There are even bonus points to be earned by taking ramps that launch your ball into the air.
Since these are entirely optional, there's a sense that traditional gameplay is a larger part of the experience than is the case with most music games. Rather than being consumed with nailing notes and thumping in tempo, you're thinking about movement in concert with the music.
Of course, music hasn't been sidelined here. Riddim Ribbon cleverly disposes of tired note-hammering musical gameplay and replaces it with a more nuanced mixing mechanic.
Splits in the ribbon provide an opportunity to tweak the music by diverging into one of two remixed versions of the song. Head left and maybe you get a taste of David Guetta's remix of "Boom Boom Pow," whereas going right fires up DJ will.i.am's take.
Switch-ups allow you to customise the music in the simplest way possible. I have concerns about the trickiness of keeping the ball aligned with the ribbon through these transitions, though.
Similarly, the layout of some levels is unfair. As the ribbon gains height, for example, your ability to predict its course is diminished.
Hills block your line of sight and so you're unable to see the course the ribbon takes on the other side. Unsurprisingly, you end up off-track on the other side. Gradual inclines might work, but sharp rises in the ribbon need to be reconsidered.
Added feedback when the ball syncs and departs from the ribbon would also improve gameplay. Better signs to indicate that you're correctly aligned with the ribbon are needed. Tempering the persistent sparkles that appear around the ball so that they only come about when you're synced would work.
Furthermore, vibration when the ball is a significant distance from the ribbon could act like grooves on a highway that let you know you're veering out of the lane. This would complement the audio degeneration and reddening of the ribbon that already occur.

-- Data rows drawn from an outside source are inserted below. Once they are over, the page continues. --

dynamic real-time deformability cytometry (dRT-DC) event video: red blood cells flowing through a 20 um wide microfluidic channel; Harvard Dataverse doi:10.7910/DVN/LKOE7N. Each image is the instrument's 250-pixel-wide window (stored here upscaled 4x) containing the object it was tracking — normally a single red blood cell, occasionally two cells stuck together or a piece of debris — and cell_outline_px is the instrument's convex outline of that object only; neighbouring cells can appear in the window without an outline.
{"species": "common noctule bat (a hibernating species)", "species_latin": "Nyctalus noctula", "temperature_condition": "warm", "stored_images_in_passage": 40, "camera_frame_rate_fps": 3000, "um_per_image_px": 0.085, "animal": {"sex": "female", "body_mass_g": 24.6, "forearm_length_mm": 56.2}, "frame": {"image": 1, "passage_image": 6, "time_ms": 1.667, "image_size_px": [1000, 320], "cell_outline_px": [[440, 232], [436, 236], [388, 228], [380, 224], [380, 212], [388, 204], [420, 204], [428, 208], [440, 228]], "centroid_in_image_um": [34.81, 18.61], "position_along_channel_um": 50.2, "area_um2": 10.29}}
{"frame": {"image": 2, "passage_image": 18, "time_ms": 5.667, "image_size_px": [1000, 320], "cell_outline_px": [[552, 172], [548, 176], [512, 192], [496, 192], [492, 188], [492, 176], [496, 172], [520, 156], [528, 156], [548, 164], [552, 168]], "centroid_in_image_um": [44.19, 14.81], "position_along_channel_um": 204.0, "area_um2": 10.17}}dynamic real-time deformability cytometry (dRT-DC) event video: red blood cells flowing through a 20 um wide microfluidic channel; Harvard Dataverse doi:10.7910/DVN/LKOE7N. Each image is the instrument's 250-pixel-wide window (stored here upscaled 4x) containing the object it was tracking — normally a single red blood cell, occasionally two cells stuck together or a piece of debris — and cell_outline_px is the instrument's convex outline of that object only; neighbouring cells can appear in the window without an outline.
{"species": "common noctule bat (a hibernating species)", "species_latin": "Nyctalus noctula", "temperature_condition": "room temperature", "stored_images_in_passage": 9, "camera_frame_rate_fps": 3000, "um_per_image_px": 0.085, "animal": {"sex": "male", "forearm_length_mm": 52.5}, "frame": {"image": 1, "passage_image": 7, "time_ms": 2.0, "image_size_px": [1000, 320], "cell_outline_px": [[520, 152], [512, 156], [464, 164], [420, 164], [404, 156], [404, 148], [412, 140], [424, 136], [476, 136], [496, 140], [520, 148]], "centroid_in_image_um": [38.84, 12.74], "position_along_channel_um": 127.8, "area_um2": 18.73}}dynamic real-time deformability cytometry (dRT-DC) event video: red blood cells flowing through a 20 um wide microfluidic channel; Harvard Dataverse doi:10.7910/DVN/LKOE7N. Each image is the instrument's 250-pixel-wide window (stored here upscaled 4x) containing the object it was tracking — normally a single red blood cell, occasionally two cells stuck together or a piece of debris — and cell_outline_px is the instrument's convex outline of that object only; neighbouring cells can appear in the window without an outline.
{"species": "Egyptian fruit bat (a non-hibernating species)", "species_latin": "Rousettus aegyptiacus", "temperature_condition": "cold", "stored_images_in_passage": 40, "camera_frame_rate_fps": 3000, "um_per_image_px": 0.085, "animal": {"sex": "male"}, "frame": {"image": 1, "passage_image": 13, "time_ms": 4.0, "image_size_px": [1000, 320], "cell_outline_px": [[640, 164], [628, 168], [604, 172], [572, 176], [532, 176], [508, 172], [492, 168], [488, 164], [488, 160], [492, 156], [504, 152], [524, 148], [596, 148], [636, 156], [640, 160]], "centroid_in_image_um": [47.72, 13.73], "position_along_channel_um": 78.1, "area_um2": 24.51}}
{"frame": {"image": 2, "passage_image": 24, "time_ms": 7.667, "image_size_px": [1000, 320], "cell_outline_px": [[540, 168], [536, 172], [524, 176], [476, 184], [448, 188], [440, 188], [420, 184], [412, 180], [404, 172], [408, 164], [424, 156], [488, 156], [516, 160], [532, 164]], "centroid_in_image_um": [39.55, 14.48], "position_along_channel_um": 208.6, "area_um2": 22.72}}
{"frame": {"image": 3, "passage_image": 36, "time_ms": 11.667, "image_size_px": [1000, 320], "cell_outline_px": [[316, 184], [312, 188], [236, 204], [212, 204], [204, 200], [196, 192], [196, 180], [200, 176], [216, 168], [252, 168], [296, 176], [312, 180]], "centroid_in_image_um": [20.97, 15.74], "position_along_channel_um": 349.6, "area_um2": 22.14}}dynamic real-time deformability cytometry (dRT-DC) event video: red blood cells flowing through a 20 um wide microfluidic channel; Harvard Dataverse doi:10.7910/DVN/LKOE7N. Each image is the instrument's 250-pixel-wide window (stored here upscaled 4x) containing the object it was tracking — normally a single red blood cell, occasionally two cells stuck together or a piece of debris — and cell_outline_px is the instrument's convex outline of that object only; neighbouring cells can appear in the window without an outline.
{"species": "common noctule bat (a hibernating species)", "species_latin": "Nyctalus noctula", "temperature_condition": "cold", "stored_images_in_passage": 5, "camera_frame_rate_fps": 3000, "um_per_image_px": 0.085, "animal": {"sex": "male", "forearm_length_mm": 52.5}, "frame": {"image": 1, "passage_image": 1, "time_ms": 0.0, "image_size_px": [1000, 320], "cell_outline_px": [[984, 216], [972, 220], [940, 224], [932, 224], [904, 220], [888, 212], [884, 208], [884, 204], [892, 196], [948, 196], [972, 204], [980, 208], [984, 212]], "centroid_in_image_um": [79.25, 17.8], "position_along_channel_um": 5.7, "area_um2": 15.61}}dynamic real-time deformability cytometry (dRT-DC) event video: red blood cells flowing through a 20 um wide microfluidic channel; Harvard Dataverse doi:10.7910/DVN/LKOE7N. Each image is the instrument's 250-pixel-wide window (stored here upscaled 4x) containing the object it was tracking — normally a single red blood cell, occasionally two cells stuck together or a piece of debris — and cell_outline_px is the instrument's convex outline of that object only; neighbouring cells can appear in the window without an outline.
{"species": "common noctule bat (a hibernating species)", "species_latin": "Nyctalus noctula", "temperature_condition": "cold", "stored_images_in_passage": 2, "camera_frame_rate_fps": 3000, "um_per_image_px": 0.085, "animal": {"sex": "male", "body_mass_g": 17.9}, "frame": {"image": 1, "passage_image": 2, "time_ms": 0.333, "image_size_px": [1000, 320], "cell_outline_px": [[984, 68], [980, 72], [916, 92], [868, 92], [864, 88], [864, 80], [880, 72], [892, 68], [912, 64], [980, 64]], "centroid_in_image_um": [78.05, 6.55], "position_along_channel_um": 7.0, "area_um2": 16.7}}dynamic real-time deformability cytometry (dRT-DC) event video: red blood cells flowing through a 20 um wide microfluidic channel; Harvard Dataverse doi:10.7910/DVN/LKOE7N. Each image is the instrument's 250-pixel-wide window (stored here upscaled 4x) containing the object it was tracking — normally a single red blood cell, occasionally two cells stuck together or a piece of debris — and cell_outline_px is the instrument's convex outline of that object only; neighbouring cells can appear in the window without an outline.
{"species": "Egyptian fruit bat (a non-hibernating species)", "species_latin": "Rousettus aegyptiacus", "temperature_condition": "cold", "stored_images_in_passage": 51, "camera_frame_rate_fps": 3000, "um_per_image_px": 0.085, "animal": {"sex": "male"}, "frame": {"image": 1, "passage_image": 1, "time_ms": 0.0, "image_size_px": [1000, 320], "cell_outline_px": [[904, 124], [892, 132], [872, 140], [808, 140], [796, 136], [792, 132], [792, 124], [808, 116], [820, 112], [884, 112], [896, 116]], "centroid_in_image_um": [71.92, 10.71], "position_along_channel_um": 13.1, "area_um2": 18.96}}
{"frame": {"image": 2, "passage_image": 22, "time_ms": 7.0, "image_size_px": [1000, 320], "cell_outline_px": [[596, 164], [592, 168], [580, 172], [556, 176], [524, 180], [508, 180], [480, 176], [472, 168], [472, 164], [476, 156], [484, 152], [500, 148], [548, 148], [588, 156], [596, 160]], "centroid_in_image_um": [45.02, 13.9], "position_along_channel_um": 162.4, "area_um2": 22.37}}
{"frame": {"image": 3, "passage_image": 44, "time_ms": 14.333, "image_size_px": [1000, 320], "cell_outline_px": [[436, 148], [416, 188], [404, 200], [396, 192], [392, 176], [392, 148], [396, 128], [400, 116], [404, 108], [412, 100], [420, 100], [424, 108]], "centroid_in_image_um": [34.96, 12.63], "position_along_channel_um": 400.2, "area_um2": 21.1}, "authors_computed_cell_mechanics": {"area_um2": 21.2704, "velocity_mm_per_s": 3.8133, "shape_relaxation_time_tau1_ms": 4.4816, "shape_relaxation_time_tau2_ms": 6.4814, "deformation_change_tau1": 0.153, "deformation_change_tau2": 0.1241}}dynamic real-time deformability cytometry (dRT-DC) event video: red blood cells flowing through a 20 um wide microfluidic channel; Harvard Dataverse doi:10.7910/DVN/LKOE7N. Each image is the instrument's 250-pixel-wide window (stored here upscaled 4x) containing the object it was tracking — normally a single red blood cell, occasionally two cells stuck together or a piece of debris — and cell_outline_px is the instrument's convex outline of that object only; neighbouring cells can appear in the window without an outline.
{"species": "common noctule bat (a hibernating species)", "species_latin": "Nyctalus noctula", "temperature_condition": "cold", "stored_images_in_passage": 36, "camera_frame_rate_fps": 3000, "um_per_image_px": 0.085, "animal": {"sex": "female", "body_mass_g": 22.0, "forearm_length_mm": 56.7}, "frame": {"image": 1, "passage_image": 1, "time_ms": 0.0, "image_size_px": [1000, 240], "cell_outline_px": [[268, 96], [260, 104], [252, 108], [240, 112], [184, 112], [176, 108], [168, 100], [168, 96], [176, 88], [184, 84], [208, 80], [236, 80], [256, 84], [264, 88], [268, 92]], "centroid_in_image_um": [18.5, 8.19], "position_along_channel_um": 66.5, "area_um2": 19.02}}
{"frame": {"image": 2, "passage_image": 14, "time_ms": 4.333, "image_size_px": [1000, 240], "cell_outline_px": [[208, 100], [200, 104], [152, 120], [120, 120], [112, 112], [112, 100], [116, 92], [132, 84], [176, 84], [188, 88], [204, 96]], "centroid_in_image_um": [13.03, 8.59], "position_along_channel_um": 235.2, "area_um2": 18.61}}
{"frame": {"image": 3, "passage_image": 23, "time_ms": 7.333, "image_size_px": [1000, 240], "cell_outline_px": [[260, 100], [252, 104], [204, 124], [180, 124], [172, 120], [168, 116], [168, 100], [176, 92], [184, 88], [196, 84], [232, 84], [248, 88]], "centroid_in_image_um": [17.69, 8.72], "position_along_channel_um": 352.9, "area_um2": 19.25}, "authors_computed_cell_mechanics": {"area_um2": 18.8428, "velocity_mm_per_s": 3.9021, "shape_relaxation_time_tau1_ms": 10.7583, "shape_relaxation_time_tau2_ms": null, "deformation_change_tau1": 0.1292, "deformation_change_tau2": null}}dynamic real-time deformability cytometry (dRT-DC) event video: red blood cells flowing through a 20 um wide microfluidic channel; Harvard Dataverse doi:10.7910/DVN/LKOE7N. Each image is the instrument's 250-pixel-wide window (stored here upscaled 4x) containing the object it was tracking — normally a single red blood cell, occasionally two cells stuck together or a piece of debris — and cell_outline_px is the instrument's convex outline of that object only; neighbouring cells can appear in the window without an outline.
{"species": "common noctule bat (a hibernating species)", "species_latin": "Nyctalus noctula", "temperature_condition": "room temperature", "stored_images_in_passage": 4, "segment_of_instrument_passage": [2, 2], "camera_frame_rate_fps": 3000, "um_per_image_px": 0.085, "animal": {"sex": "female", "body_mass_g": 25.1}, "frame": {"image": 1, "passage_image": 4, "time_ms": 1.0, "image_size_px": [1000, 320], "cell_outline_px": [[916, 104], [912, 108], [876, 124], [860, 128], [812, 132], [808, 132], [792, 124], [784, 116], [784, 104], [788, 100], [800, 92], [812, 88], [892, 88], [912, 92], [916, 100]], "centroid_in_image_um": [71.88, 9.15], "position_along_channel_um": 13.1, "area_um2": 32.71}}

Less of an issue is the music, which puts the spotlight on the Black Eyed Peas. Purchasing Riddim Ribbon nets you three levels built around remixes of "Boom Boom Pow," "Meet Me Halfway," and "I Gotta Feeling."
Three additional dance tracks can be purchased within the game - two from Tiësto and a single from Benny Benassi - yet the available library is limited in terms of musical style.
More levels are planned and there's no reason to discount Riddim Ribbon for its focused release. Nevertheless, it has be made clear that if you're not a fan of the Black Eyed Peas this is going to be a challenging game for you in more ways than one.
As the track list expands and level design improves, the inventiveness of Riddim Ribbon will come through even more clearly. This is one gift that is sure to keep on giving in the months ahead.